As information managers begin to purchase Button Ready PC's (to satisfy their access control needs), they are also in effect accommodating those vendors who use Buttons for intellectual property protection. If vendors can reliably assume a Button Ready PC is present at the customer site, they only need to absorb the cost of a Button (under $10 each) into their revenue stream to implement protection.

The end result is that any software vendor can afford intellectual property protection. To those who are familiar with the concept of the dongle, the inference is the eventual elimination of dongles (and Button Holders) from the security scheme.

License Management And License Server Technology
Another issue that becomes extremely complex for a software vendor in a distributed environment is supporting the varied license types now required. Since applications are potentially distributed across the LAN, the fundamental license structure must accommodate assigning the license permanently (fixed) or temporarily (floating). Management complexities arise as a result of the lack of sufficient tools to support license management (coupled wit h the lack of authentication capability as discusses earlier). And since the time source in the PC is user accessible (and can be changed almost at will), a guaranteed time source does not currently exist in a PC LAN configuration to meter use.

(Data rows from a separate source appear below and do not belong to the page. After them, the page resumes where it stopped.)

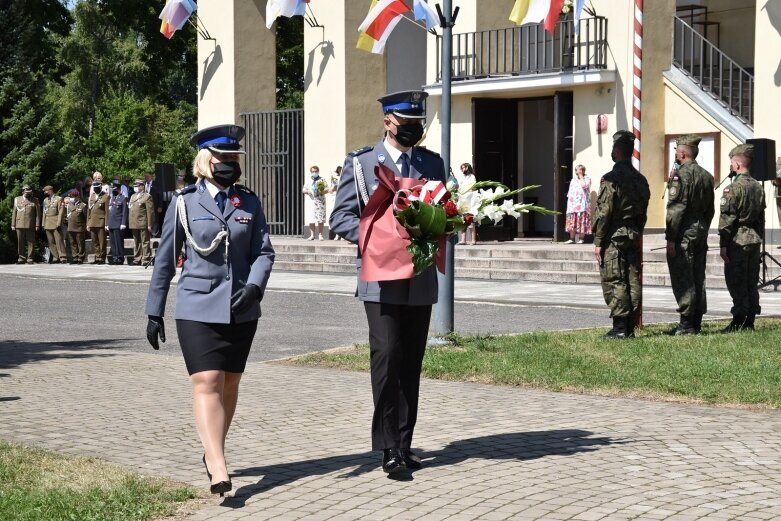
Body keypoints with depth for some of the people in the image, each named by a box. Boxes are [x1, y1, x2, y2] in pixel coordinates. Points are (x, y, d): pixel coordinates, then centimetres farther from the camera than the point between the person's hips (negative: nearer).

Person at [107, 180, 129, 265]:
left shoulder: (123, 199, -3)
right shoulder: (111, 199, 19)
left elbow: (124, 212, -8)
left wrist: (123, 224, -14)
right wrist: (107, 224, 16)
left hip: (118, 225, -7)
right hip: (111, 225, 7)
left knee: (119, 242, -6)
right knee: (113, 242, 7)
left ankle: (120, 258, -3)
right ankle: (114, 257, 11)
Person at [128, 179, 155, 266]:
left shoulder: (147, 197, -5)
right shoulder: (133, 196, 20)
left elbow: (150, 212, -10)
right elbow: (130, 210, 23)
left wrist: (149, 225, -14)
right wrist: (129, 222, 14)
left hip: (143, 224, -8)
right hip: (134, 225, 8)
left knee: (145, 242, -3)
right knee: (136, 242, 12)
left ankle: (146, 260, -1)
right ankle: (137, 259, 18)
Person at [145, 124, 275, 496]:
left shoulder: (249, 203, 8)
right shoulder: (184, 202, 2)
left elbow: (263, 252, 4)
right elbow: (165, 259, 6)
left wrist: (254, 286, -17)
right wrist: (154, 312, 6)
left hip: (241, 309, 3)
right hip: (198, 308, -3)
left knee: (229, 384, 10)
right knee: (206, 383, -13)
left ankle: (212, 452, 27)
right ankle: (218, 469, -20)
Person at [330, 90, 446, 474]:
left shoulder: (433, 163, 14)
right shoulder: (360, 163, 3)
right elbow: (341, 217, -1)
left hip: (421, 279, 4)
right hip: (381, 278, -4)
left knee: (411, 363, 7)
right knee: (387, 357, -12)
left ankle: (404, 444, 14)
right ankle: (388, 446, -5)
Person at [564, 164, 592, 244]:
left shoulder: (587, 179, 6)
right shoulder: (573, 180, 21)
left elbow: (584, 186, -16)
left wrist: (581, 176, -6)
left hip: (582, 204, -4)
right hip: (573, 204, 5)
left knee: (582, 222, -7)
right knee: (572, 222, -1)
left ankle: (581, 239, -3)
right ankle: (572, 239, 0)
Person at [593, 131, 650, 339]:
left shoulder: (611, 179, -13)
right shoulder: (640, 179, 11)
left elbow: (604, 212, -15)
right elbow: (643, 212, 15)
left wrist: (598, 241, -11)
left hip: (614, 238, -7)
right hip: (634, 236, 7)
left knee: (614, 283, -5)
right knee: (633, 282, 7)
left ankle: (620, 328, -7)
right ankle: (630, 328, 10)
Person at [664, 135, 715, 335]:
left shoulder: (681, 174, -13)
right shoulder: (707, 176, 13)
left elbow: (675, 208, -17)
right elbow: (710, 209, 17)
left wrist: (670, 238, -15)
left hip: (683, 234, -8)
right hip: (701, 231, 8)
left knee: (682, 279, -5)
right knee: (698, 278, 11)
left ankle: (686, 323, -6)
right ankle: (697, 322, 14)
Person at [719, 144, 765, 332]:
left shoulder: (733, 188, -13)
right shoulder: (758, 187, 11)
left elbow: (727, 219, -15)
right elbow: (761, 216, 16)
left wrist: (723, 244, -12)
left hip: (738, 241, -7)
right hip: (755, 240, 7)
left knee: (736, 282, -4)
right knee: (752, 282, 10)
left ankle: (738, 322, -5)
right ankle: (750, 321, 12)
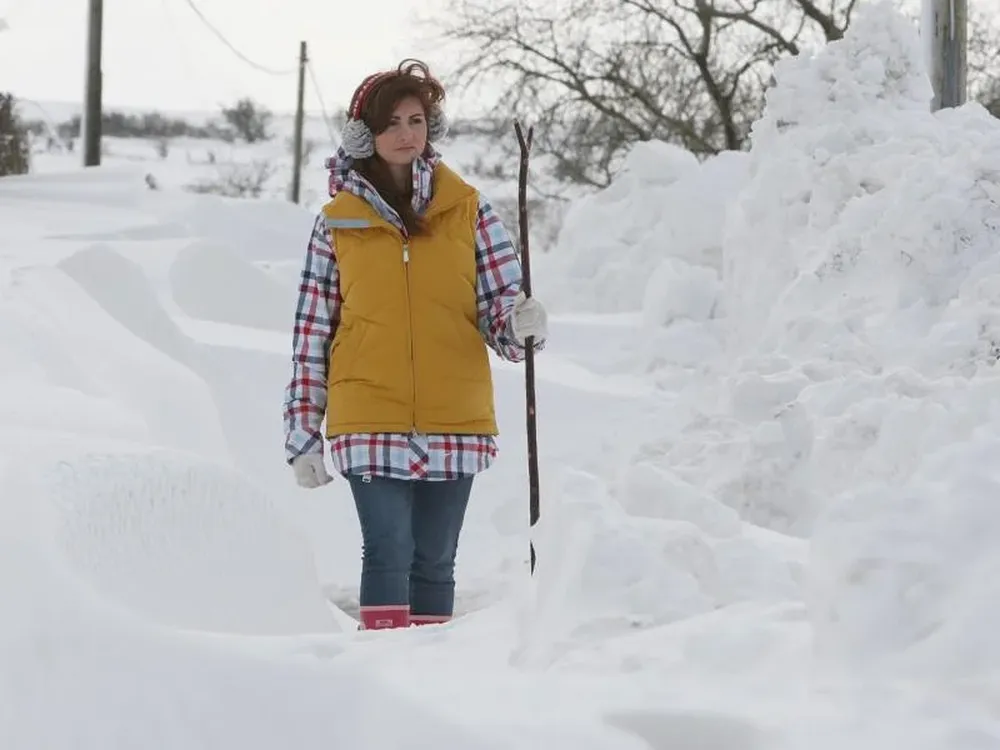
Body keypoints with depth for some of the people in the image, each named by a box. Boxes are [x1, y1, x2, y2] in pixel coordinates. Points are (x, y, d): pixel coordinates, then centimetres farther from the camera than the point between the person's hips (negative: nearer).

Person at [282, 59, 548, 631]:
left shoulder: (467, 209, 6)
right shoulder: (338, 223, 5)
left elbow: (500, 307, 6)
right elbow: (311, 333, 8)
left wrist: (522, 325, -18)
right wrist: (303, 432, 4)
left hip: (454, 422, 1)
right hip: (370, 424, -1)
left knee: (434, 562, 6)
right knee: (389, 551, -13)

These issues have complicated license management. Several substantial efforts are currently underway to offer license server technology that in effect relieves the software vendor from managing the licenses at run time. By incorporating these servers (or requiring their presence on the customer system), varied license types can be administered.

The emergence of these license servers brings to bear the issue of authentication. Authenticating a user should be a natural part of the run time license process. In fact, many of the vendors offering license servers incorporate some form of authentication.

However, since the license servers themselves are distributed applications, they too can suffer from security breaches. This is why Dallas Semiconductor is working with the leading vendors to tightly couple Button solutions with license servers, and enhance the security of the license server software.

The requirement would be the inclusion of a Button Holder and Button attached (only to) the server that hosts the license server technology. If the server is Button Ready, the Button Holder is not required.

The other use for Buttons in these applications is the ability to introduce a tamperproof time source. Dallas markets a Button called the DS1427 which contains a real time clock. Having this resources available, license server vendors can build time based (metered) licenses into their portfolio of supported license types, knowing that there is a guaranteed time source that will ultimately determine the billings.

Buttons as a Common Medium for Distributed Computing

The above discussions expose several key messages with regard to the use of Buttons for distributed computer security:

  1. The cost of technology has been sufficiently lowered to allow incorporation into a PC for little or no additional costs.
  2. Having Button Ready PC's available lowers the implementation costs of data access applications for the information manager and license management applications for the software vendor.
  3. Button Ready PC's benefit vendors and user of distributed computers.
  4. The low impact of incorporating the technology presents a strong case for widespread adoption as an industry standard.
These messages show that the three objectives originally stated in this paper are met. In conclusion, the architecture is very elegant, can migrate into the mainstream PC market with little engineering effort, and offers opportunity for the emergence of distributed security solutions that are both cost effective and reliable.

A Word About Physical Security
Efforts to use Buttons for physical security applications (building access, room access, parking lot access, etc.) are being undertaken by Dallas Semiconductor in parallel with its computer security efforts. The end objective is to someday merge the two applications, using the Button again as the common medium, so that one Button can authorize physical and computer access.